Xenotopias – progress
I am really happy to be getting closer to a finished concertina book, titled “Xenotopias.” The name came from Rob Macfarlane’s book The Old Ways: A Journey on Foot. It means strange or foreign places.
The book started with patchwork squares depicting landscapes. Developed for practice stitching curves in Jude Hill’s Patchwork in Perspective class. Most of the scraps came from a big bag of scraps purchased from Deb Lacativa.
The next step was to assemble pages. This required a backing fabric to frame the squares, and an insert material for stiffness. The concertina should stand up when opened and turning the pages should be a soft but not floppy experience.

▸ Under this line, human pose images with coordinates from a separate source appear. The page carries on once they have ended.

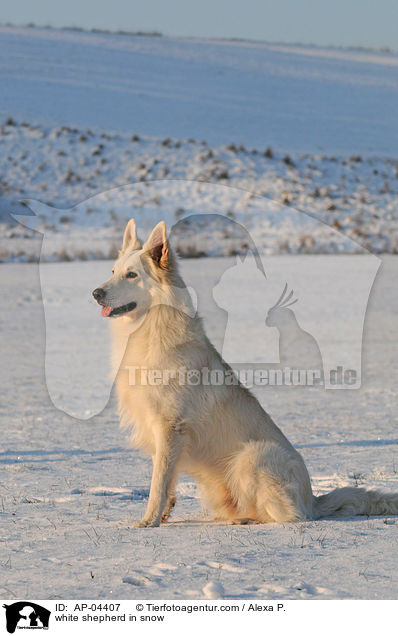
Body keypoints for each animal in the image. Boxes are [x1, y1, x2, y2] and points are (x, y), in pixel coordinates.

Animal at [92, 219, 398, 528]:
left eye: (132, 275)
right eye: (113, 272)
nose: (96, 293)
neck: (151, 326)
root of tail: (313, 500)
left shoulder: (170, 428)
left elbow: (158, 483)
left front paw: (149, 521)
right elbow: (168, 482)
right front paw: (163, 516)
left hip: (252, 455)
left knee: (291, 516)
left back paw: (247, 521)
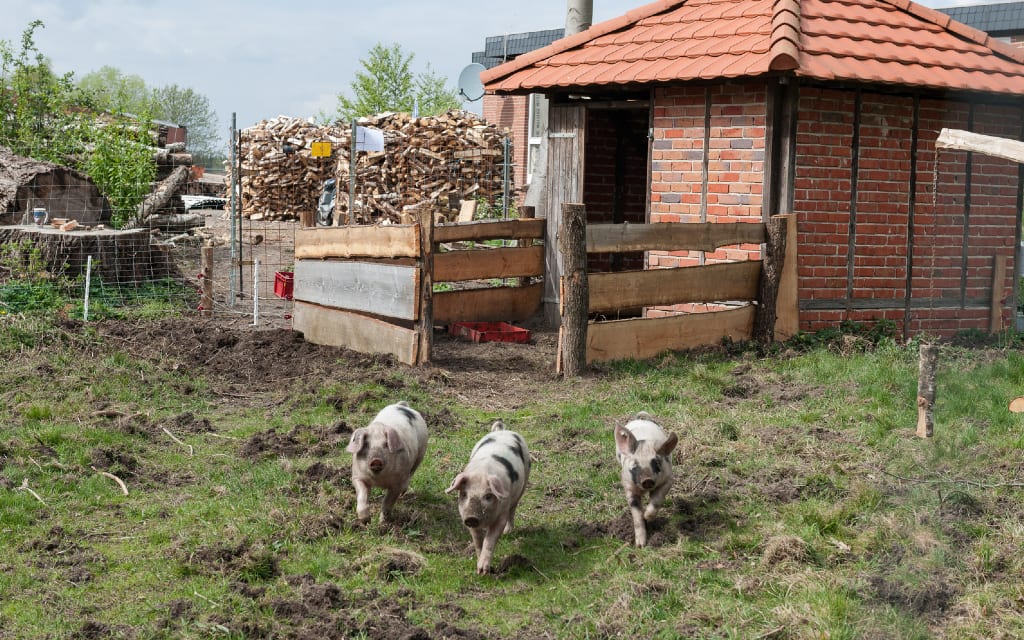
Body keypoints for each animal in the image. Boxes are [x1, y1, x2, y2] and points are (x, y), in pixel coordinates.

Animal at [446, 419, 532, 573]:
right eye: (464, 494)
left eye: (488, 496)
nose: (472, 517)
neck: (481, 472)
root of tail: (502, 431)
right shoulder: (466, 516)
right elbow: (477, 540)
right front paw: (479, 568)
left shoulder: (501, 515)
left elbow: (490, 540)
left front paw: (483, 571)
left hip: (525, 478)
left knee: (513, 508)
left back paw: (508, 532)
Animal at [614, 411, 679, 544]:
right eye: (634, 464)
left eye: (656, 463)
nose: (647, 480)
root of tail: (641, 419)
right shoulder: (628, 485)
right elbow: (636, 513)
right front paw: (640, 544)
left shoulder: (668, 479)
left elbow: (656, 499)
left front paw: (647, 517)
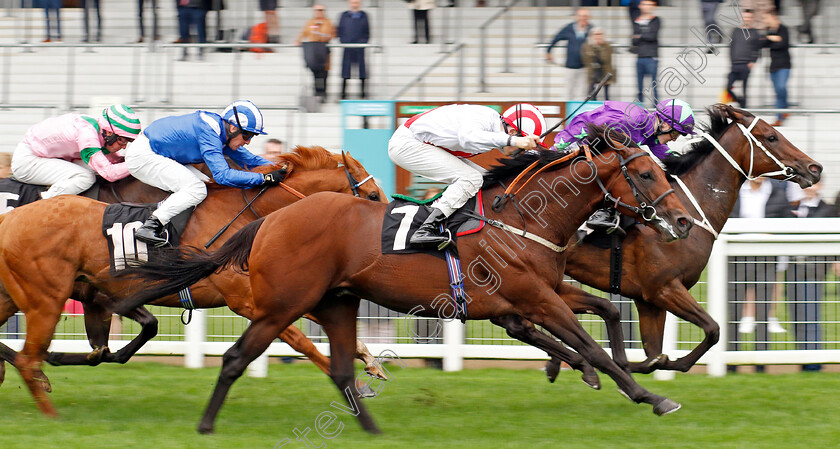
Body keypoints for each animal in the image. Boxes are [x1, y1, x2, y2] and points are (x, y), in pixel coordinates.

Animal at [0, 145, 388, 414]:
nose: (383, 237)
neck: (249, 215)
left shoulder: (271, 295)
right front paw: (354, 387)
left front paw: (370, 361)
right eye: (372, 196)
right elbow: (301, 341)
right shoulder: (246, 301)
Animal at [120, 124, 696, 432]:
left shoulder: (534, 297)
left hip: (331, 300)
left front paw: (617, 371)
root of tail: (271, 218)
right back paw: (207, 423)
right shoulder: (534, 297)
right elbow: (587, 343)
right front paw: (650, 395)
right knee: (242, 356)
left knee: (334, 365)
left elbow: (604, 314)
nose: (683, 220)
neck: (525, 217)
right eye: (646, 173)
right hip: (282, 302)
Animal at [532, 104, 820, 378]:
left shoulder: (648, 301)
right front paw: (668, 363)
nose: (815, 168)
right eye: (772, 137)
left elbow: (654, 353)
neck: (690, 210)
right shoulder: (664, 288)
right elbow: (712, 330)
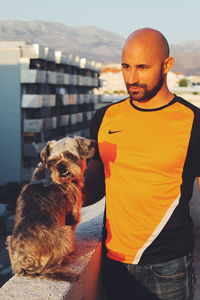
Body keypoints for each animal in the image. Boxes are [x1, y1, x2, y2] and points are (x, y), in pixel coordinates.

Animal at [7, 136, 96, 282]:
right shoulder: (72, 215)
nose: (60, 166)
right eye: (53, 161)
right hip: (63, 232)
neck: (48, 174)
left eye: (70, 156)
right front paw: (71, 250)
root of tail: (24, 260)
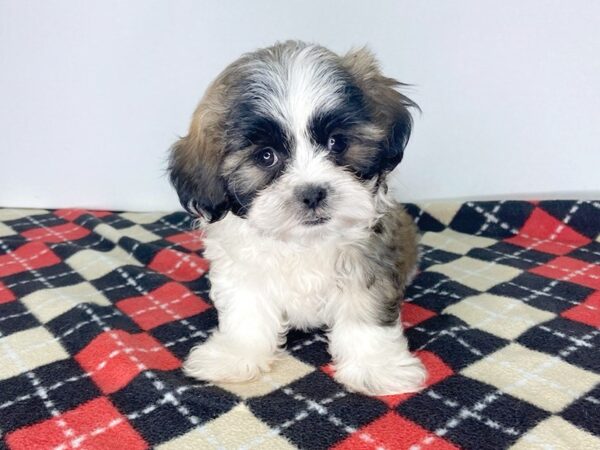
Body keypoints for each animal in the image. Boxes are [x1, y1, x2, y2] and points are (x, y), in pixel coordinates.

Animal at [169, 41, 426, 394]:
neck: (302, 242)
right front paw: (235, 354)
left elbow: (365, 309)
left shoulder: (367, 257)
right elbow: (245, 309)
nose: (312, 192)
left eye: (336, 142)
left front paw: (376, 366)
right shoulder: (241, 267)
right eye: (266, 156)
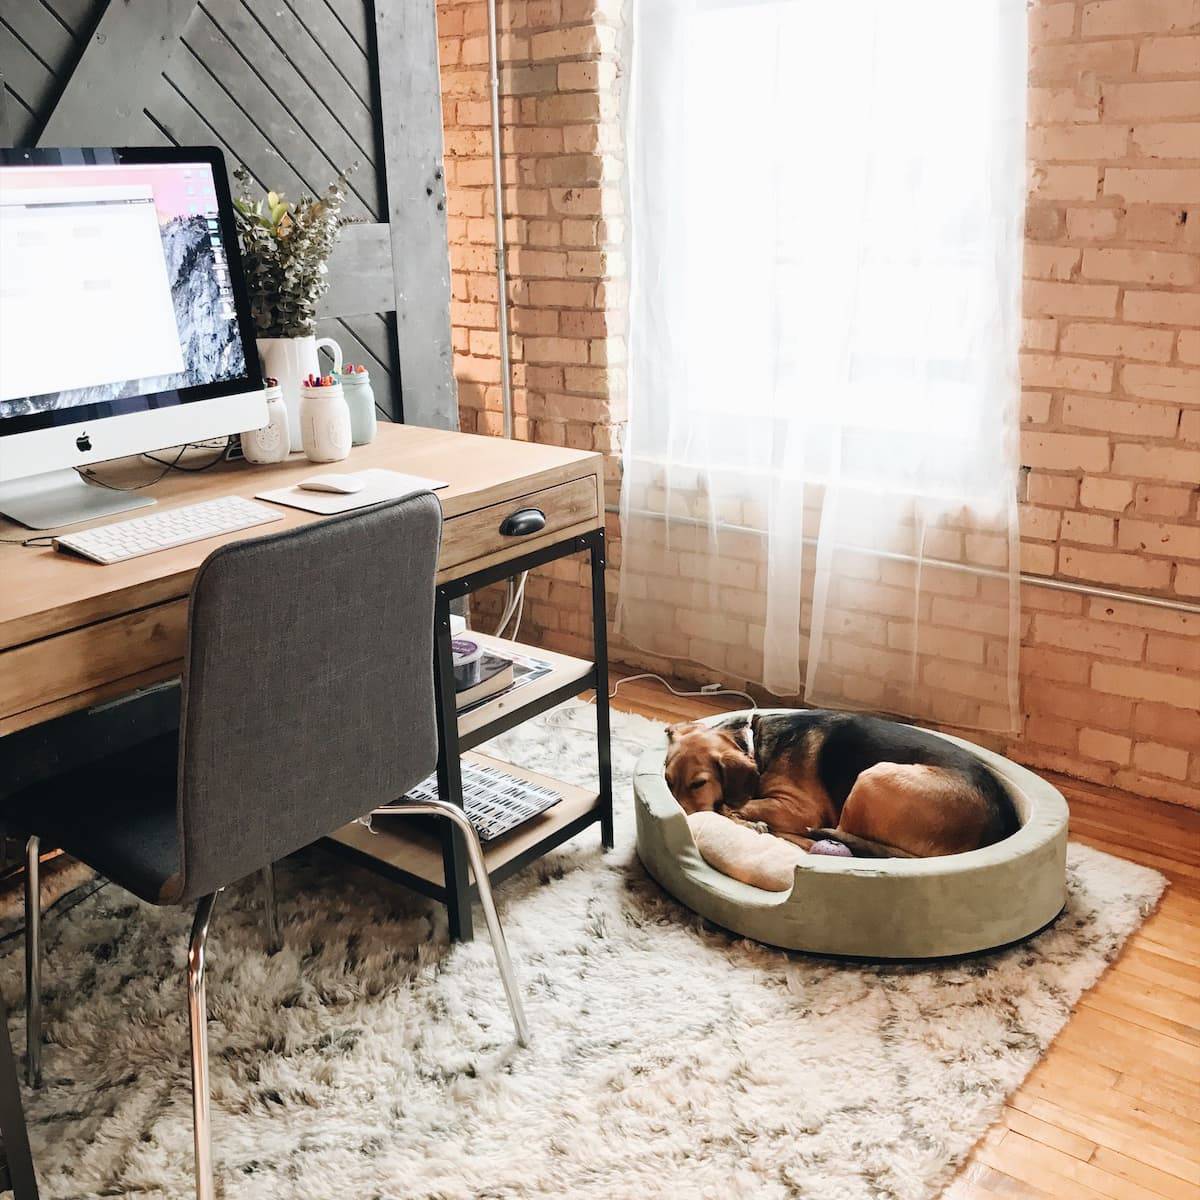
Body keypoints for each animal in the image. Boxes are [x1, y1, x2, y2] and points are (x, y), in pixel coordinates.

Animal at [662, 705, 1017, 859]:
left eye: (698, 784)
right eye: (667, 781)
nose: (678, 817)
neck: (753, 740)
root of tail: (996, 829)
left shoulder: (799, 808)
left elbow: (740, 805)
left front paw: (744, 817)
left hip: (872, 779)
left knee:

My first choices were a stiff muslin for the background and cut squares of cardboard mailers for the inserts. I made a few of these, but honestly it was a painful struggle. The muslin was really hard to stitch through. I could attach the patch through one layer easily enough, but trying to assemble the pages was really difficult. I bought a thimble. Didn’t really help. I went on vacation, got sick, then the holidays, then a spurt of crochet projects. A nagging feeling that I’d abandoned the project.
Meanwhile the urge to dye kicked in and I dyed some white lightweight cotton with walnuts. On a whim, I laid out some patchwork squares on this dyed piece. Eight squares fit with a small but adequate seam allowances. A way forward!
In one evening, I stitched all eight squares onto their walnut-colored backing fabric with white silk thread. It took another day or two to stitch the squares into pages, right sides together, with a beige cotton thread that blended in. I chose a square of mull for the insert. (I bought mull after hearing about it on Jody Alexander’s Instagram as a stiffener for a fabric concertina.) It gave the right feel, more bendable than card yet holding its own when the book was standing on end.
So at last the final decision was how to join the pages. I’d saved a few Instagram posts of other people’s books with embroidered joins, but I wanted something a little fancier. I had learned a key term – “insertion stitch” – and a little YouTube browsing brought me to this video:
316-Decorative joining of two edges with needle(Randa embroidery) By Sushma’s Craft and Creations
I don’t understand most of the narration. Only a few words like “anti-clockwise” are in English. But I could follow the video well enough to recreate the join in a green variegated Valdani pearl cotton thread. I finished one join this morning. Two more and the book will be complete!
I couldn’t find any other tutorials on “randa embroidery” online, but I’d love to find out more about it. More ideas using this method of joining are percolating!